The background model for low $E_T^\text{miss}$ , photon-plus-jets final state, following (Collaboration, 2023), is

$b(N_j, S_T^i) = N^\text{norm}(N_j) \times f^{S_T}_i \times r(S_T, N_j),$

using $N_j=2$ sideband templates and simulation-derived correction factors.
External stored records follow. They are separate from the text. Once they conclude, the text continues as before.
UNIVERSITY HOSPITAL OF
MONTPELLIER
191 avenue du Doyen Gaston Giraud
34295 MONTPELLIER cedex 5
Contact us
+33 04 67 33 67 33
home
6. Exclusion Limits and Parameter Space Probed

Experimental results over the last decade show growing power in stealth SUSY searches:

CMS at $\sqrt{s}=7$ TeV: squark masses $m_{\tilde{q}} < 1430$ GeV excluded (Collaboration, 2012).
CMS at 8–13 TeV: exclusions extended up to $m_{\tilde{q}} \sim 1050$ GeV (photon analyses), and $m_{\tilde{q}} \sim 550$ GeV (lepton analyses) (Collaboration, 2014).
Most stringent: CMS at $\sqrt{s}=13$ TeV, $138~\text{fb}^{-1}$ , with limits reaching $m_{\tilde{q}} \sim 1850$ GeV for stealth squark-pair production (Collaboration, 2023).
Missing-energy-independent selections, exploiting large-radius jet multiplicity and angular separations, push potential sensitivity up to $m_{\tilde{q}} \sim 2500$ GeV for bino mass of $650$ GeV (Alvarez et al., 20 Sep 2025).
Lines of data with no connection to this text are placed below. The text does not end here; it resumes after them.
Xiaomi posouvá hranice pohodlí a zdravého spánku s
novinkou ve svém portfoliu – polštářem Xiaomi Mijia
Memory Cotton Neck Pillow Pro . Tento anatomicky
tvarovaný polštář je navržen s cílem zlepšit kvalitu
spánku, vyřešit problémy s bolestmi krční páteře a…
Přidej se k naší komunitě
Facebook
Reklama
These search strategies markedly complement conventional high- $E_T^\text{miss}$ analyses and unlock otherwise inaccessible regions of parameter space.

7. Implications and Future Directions

Stealth SUSY challenges standard SUSY search paradigms and necessitates precision modeling of both theoretical and detector effects. Key points:

Extended sensitivity at low $E_T^\text{miss}$ is achievable with kinematic selections based on photon and jet topology, as opposed to missing energy.
Precise mass configuration and controlled branching ratios are essential, as alternative decay channels rapidly nullify stealth protection.
Complementarity with existing ATLAS and CMS high- $E_T^\text{miss}$ searches ensures broad coverage of the SUSY parameter space.
Ongoing developments in parton-shower matching, NLO+NNLL cross-section calculations, and object reconstruction at future colliders (14–33 TeV) are critical (Cao et al., 2015, Das et al., 2017).
Model-independent treatments highlight the fragility of stealth setups and inform future experimental strategies to avoid “blind spots” for unconventional SUSY signatures.

These elements jointly reinforce the necessity for both advanced phenomenological theory and innovative experimental practice in truly unveiling stealth SUSY squark-pair production at present and next-generation colliders.